Isaiah 40:25-31; Matthew 11:28-30
In a way we can see the reading from Isaiah as expressing a kind of youthful faith, a first-half-of-life faith, when we can run and not grow weary and we soar on eagle’s wings. There are all these obstacles to get over and we glory in that. We can jump tall buildings in a single bound and we must jump tall buildings in a single bound.
In a way we can see the reading from Matthew as expressing a mature faith, a second-half-of-life faith, when we can’t run anymore and we have grown weary and our wings are really tired and sore.
Isaiah is about effort and Matthew is about rest. Isaiah is about what’s hard, Matthew about what’s easy.

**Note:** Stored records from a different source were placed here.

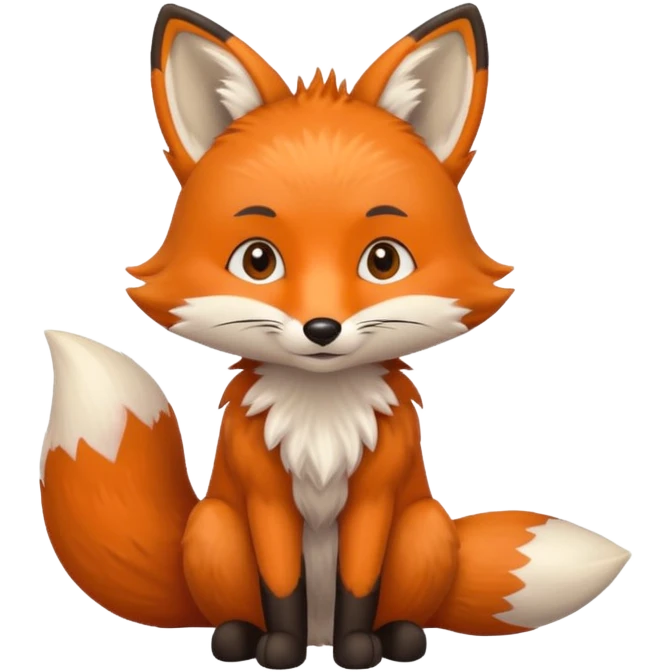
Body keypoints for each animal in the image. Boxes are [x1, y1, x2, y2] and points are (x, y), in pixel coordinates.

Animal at [39, 2, 632, 669]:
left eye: (383, 261)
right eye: (258, 261)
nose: (321, 329)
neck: (321, 417)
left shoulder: (376, 494)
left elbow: (358, 583)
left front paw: (356, 650)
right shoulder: (265, 496)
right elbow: (281, 585)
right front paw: (279, 649)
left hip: (424, 530)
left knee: (405, 599)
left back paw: (398, 636)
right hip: (214, 531)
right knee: (233, 603)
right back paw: (239, 636)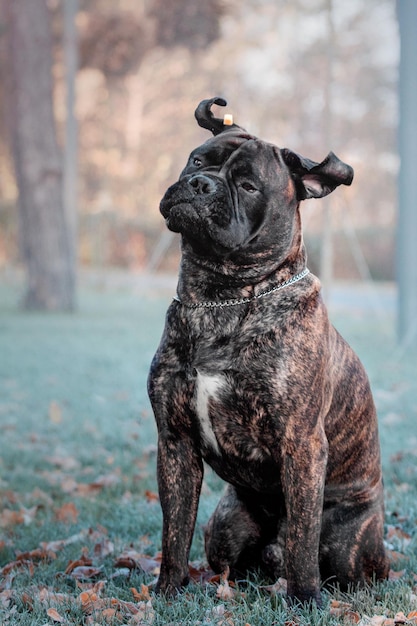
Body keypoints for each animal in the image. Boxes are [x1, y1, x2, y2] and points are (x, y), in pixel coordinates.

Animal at [148, 97, 388, 604]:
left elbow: (302, 532)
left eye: (249, 185)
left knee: (339, 565)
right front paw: (167, 591)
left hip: (348, 544)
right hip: (224, 526)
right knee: (232, 560)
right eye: (198, 160)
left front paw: (305, 599)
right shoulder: (174, 441)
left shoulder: (301, 443)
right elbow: (174, 530)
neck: (220, 296)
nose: (200, 184)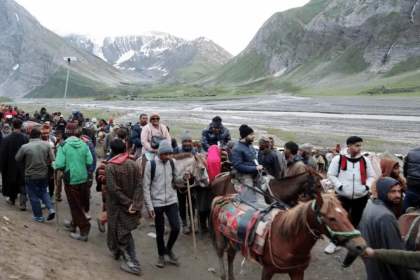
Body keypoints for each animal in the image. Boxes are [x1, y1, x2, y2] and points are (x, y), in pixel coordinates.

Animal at [212, 194, 366, 278]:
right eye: (332, 218)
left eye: (346, 214)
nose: (361, 245)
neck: (287, 240)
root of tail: (222, 198)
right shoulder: (267, 270)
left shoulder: (297, 273)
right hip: (220, 240)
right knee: (220, 254)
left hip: (232, 242)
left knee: (230, 255)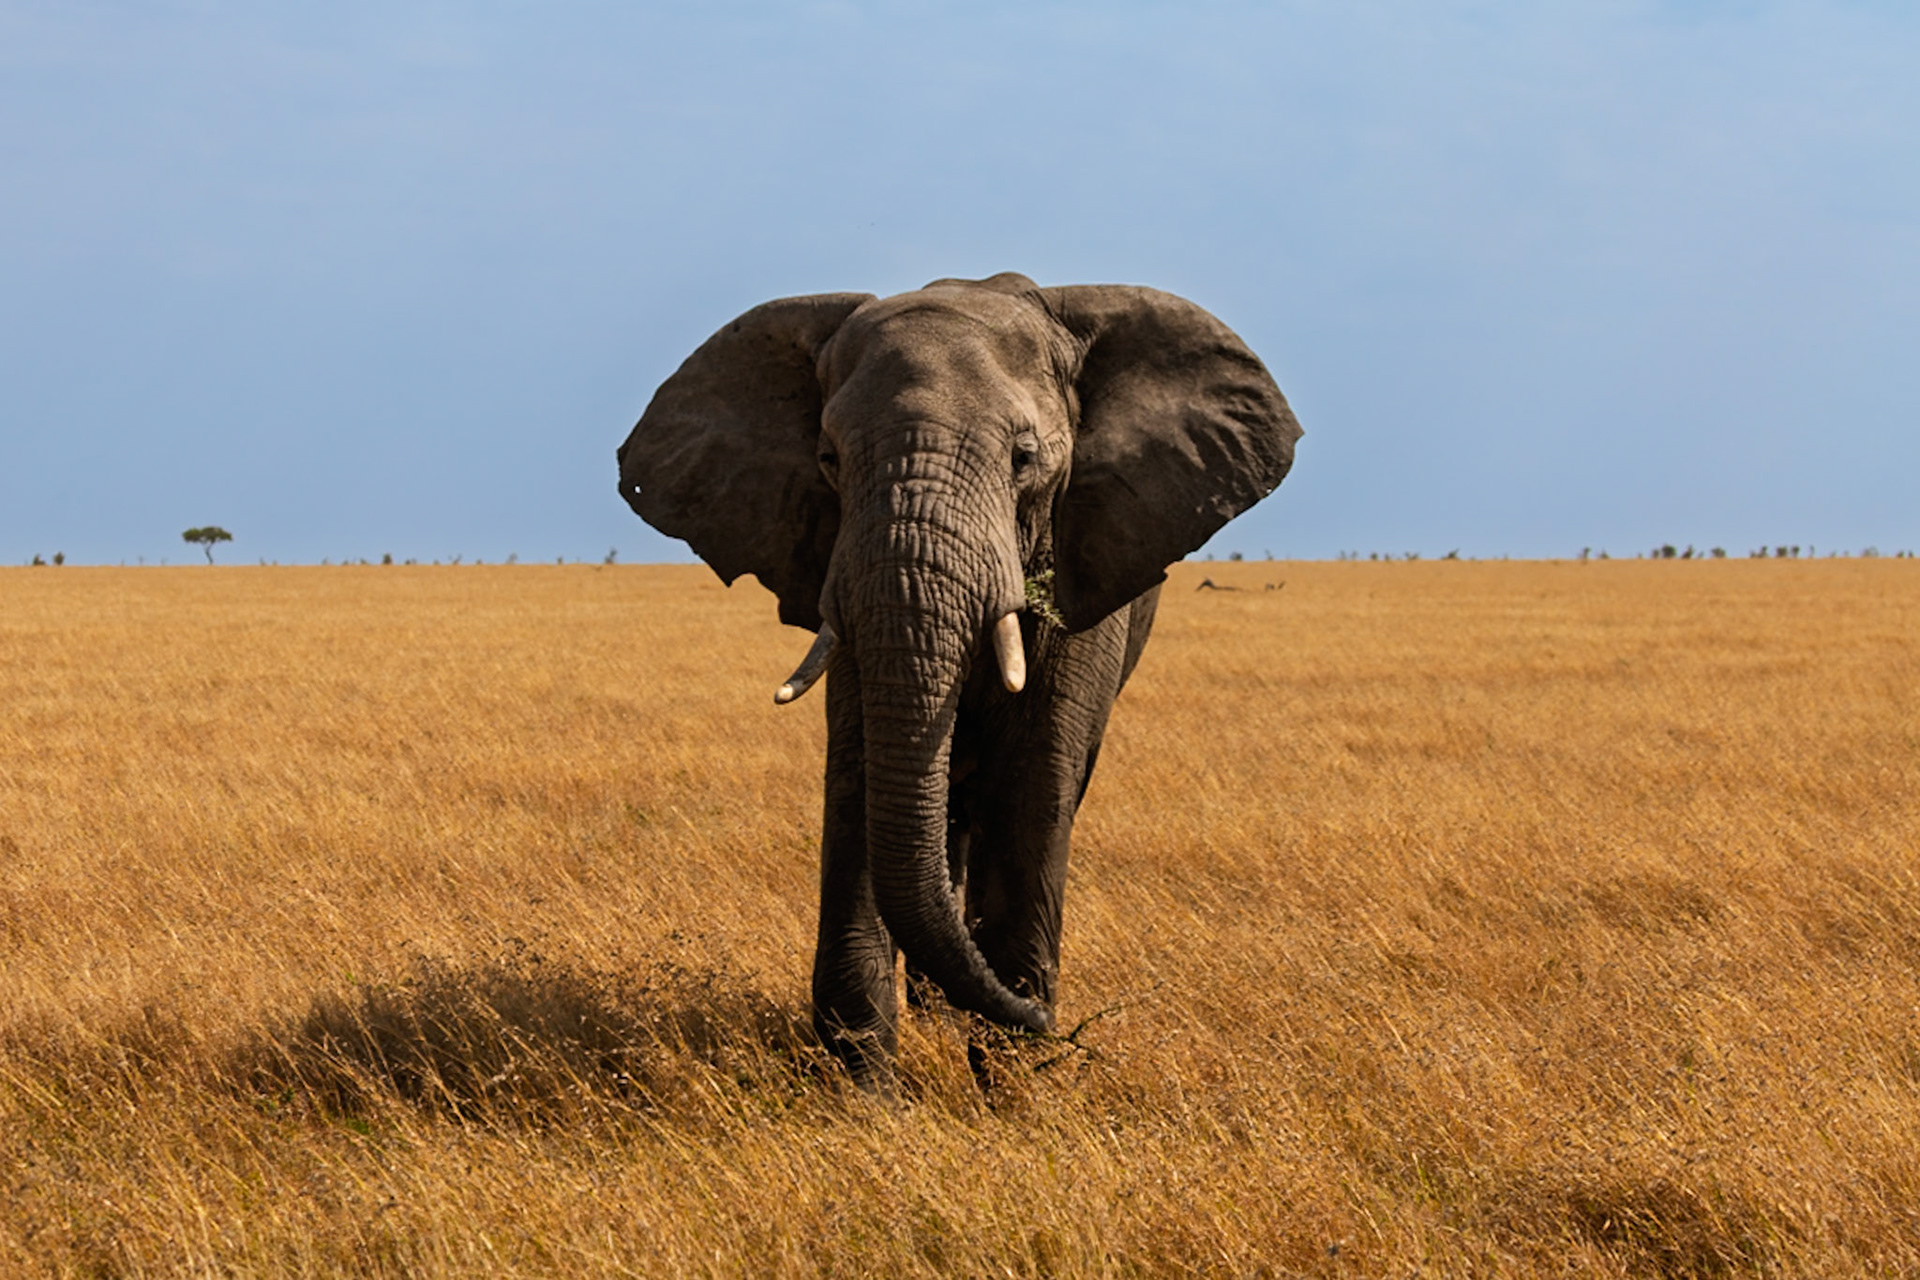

But this is a false distinction finally, and it doesn’t matter. Young men can “faint and grow weary, / and youths stagger and fall,” and it’s the Lord who renews their strength anyway, not anything they’ve done on their own or could ever do. Their strength is from God as is the rest that Jesus promises. The Lord gives us what is hard and enables us to bear it, and he takes away the burden when it grows too heavy. All is from him and all is through him, at whatever times in our lives, and all we have to do is open ourselves up.
The life of faith is both terrifically hard and terrifically easy. It’s both.
As Ruth Burrows puts it, “of ourselves we can do nothing at all. All that we do, our very uttermost, which nevertheless we have to do, is merely a preparation for that direct intervention of God which alone can bring us to himself.”